"Hellraiser: Deader" jest już takim punktem w serii, gdzie jest ona podtrzymywana przy życiu iście desperackimi metodami. Jak bardzo?
Niejaki Neal Marshall Steven napisał scenariusz do pewnego horroru. Producenci z Dimension zatrudnili pewnego gościa, aby ten, do skryptu Stevena dopisał Pinheada i kostkę Lemarchanta. No i sequel "Hellraisera" był gotowy.
Reporterka Amy Klein zostaje wysłana do Rumunii, aby zbadać sektę "Śmierciowców", na czele których stoi tajemniczy Winter, mający zdolność przywracania zmarłych do życia... i gdzieś w tym wszystkim jest kostka i Cenobici.
Z "Deader" jest taki problem, że jako samodzielny B-klasowy filmik jakoś sobie radzi.
Scenariusz nie rzuca żadnymi świeżymi motywami. Bohaterka prowadzi śledztwo, w skutek czego dziwne rzeczy, wliczając w to sny i wizje, rzucają ją w różne miejsca, gdzie dziać będą się kolejne dziwne rzeczy... - oklepanych 'wtf' momentów jest bardzo dużo.

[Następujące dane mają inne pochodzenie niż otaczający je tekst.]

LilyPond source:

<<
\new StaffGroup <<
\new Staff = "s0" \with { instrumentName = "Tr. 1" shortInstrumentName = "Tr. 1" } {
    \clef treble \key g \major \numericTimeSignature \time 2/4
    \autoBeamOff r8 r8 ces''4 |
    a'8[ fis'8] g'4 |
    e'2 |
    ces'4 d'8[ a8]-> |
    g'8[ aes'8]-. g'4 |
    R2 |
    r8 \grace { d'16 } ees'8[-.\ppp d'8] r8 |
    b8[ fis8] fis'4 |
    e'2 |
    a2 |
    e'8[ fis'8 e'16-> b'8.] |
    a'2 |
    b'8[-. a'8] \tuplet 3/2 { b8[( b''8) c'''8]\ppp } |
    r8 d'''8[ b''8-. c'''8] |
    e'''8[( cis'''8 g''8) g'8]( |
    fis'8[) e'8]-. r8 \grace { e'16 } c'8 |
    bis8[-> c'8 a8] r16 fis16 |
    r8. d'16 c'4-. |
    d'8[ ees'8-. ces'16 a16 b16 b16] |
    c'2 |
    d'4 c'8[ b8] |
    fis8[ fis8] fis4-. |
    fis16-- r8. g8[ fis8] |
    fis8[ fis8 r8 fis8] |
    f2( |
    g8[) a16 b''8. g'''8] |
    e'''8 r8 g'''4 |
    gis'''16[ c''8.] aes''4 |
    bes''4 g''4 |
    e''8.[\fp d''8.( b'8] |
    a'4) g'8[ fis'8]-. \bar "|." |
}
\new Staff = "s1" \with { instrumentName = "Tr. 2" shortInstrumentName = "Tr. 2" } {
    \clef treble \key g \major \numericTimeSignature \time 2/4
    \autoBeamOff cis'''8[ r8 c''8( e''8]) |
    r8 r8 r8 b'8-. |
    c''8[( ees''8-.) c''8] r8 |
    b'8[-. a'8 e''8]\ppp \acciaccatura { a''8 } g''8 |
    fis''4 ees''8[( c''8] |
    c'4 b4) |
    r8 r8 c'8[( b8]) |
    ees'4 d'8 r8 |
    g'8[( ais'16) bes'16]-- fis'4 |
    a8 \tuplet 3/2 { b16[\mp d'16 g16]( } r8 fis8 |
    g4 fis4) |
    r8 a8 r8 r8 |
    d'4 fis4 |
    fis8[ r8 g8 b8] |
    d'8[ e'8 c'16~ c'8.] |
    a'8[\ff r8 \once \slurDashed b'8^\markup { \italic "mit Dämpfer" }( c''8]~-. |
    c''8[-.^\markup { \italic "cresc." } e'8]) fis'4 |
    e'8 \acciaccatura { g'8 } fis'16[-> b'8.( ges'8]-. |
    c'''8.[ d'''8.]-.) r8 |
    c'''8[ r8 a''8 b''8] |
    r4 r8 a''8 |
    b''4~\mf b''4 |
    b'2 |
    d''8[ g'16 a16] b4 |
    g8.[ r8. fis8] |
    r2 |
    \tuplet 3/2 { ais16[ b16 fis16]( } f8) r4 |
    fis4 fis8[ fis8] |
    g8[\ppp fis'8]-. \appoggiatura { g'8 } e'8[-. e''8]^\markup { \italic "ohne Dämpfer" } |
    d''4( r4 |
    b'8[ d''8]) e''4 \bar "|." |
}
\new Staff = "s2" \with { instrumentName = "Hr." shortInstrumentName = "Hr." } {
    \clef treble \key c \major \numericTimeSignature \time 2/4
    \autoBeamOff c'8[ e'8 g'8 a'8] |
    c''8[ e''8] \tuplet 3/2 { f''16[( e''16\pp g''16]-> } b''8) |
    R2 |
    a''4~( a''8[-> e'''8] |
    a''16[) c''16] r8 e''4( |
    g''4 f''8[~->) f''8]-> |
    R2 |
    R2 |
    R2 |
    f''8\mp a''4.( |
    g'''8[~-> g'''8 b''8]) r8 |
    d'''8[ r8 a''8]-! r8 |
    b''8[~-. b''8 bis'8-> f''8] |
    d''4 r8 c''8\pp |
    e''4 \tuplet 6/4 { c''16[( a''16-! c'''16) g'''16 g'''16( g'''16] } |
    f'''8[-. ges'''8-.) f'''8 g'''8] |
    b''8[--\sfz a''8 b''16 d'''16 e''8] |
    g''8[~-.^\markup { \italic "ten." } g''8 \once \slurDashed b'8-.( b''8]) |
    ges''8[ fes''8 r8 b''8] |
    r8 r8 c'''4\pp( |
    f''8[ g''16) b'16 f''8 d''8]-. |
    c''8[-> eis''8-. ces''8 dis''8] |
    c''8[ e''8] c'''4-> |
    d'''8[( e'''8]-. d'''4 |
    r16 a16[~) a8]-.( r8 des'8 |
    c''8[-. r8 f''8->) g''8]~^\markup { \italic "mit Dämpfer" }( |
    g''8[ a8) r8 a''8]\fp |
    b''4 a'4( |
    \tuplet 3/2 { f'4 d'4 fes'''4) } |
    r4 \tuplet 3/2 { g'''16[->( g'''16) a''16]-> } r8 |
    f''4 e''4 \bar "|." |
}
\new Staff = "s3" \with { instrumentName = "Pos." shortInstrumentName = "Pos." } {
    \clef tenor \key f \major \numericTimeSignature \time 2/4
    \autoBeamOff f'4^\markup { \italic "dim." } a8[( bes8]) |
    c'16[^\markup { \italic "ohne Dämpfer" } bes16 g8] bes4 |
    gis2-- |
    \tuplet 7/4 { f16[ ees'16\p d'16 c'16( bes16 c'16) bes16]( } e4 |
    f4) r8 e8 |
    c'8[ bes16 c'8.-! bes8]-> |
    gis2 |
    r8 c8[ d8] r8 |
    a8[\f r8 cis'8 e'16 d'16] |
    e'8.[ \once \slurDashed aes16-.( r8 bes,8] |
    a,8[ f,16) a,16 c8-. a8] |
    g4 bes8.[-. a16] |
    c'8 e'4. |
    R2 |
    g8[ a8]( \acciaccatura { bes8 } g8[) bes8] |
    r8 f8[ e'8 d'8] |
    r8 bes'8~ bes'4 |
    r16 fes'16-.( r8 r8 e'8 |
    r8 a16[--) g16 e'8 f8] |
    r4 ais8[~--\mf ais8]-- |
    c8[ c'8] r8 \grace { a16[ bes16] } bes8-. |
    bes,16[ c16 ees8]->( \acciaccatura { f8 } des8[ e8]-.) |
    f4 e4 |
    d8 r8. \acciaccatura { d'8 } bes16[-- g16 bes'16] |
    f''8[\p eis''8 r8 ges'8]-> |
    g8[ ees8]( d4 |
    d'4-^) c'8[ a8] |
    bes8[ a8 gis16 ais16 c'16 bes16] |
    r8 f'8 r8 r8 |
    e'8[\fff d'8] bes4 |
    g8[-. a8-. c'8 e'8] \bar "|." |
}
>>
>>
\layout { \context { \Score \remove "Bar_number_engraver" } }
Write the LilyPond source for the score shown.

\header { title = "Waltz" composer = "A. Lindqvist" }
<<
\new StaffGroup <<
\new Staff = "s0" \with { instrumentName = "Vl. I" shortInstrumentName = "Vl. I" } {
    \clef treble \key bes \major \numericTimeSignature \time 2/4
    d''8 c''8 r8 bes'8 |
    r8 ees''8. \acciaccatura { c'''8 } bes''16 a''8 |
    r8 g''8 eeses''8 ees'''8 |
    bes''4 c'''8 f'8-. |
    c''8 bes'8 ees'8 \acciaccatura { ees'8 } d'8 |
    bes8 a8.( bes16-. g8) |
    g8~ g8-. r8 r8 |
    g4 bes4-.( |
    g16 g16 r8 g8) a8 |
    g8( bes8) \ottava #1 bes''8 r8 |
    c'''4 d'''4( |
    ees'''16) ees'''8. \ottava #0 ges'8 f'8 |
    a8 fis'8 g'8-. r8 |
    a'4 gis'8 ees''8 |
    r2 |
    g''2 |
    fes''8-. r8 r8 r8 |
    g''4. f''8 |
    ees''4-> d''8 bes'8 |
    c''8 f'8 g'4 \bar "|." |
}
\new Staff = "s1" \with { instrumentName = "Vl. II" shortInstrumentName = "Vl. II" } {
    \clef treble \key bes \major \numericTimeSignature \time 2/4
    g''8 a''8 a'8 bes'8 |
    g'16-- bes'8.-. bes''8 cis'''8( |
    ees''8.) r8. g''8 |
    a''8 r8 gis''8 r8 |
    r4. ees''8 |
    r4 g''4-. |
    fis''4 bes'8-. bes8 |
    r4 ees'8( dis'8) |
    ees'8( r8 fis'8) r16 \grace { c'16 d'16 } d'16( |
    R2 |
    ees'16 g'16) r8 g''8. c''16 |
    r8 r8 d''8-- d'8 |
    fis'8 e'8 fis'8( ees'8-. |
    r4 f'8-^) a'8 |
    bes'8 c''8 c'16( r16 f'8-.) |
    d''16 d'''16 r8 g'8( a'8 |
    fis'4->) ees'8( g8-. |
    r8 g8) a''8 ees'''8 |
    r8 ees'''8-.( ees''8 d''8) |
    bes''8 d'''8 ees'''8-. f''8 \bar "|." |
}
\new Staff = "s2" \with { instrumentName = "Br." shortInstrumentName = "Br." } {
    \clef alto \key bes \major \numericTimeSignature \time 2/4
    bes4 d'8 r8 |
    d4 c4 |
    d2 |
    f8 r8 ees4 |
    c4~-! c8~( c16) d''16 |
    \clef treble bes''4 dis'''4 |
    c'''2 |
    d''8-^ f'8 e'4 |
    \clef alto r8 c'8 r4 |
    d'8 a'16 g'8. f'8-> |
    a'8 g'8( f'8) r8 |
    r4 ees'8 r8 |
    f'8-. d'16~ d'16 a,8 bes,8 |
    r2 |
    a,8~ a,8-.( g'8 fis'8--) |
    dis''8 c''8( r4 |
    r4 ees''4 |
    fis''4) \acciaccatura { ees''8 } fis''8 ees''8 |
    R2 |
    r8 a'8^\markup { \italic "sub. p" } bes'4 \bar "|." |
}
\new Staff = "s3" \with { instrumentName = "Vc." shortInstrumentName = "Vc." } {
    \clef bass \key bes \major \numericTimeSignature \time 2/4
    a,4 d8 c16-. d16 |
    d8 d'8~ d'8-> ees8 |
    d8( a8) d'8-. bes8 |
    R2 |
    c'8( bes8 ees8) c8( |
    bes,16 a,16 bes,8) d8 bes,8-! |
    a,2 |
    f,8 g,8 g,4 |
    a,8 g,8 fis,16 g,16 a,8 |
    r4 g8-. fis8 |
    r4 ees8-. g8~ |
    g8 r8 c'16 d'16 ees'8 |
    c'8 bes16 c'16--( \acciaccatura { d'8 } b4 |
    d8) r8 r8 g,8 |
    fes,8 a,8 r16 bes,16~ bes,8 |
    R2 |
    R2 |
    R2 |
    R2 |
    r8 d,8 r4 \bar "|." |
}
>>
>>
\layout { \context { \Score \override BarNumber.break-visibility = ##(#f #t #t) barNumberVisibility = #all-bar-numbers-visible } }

A jednak ma to swój klimat i w jakiś sposób mnie ta mało oryginalna historyjka wciągała. Zwyczajnie oglądało się to przyjemnie. Podobało mi się, że przeszłość Amy została opowiedziana nam w taki, a nie inny sposób, zamiast jakieś ekspozycji.
Film znowu zarzucił dwoma, czy trzema nawiązaniami do klasycznych części, na przykład mamy aluzję do rodziny Lemerchantów.
Z drugiej zaś strony zdajemy sobie sprawę z tego jak niewiele ma to z "Hellraiserem" wspólnego. Cały czas gryzie nas, że Pinhead jest wepchnięty do historii na siłę i nic konkretnego nie robi.
Nędzne efekty komputerowe potrafią wywołać salwę śmiechu i drażnią bardziej niż w "Inferno" i "Hellseekerze".
Aktorsko jest drewnianie. Doug Bradley zstępuje do tej pozbawionej aktorskiego talentu otchłani niczym anioł.
"Deader" nie jest filmem, który bym komukolwiek polecił, bo i po co? Jako horror do obejrzenia z braku laku i zapomnienia - czemu nie. Do serii nie wnosi niczego, oprócz bycia początkiem jej końca.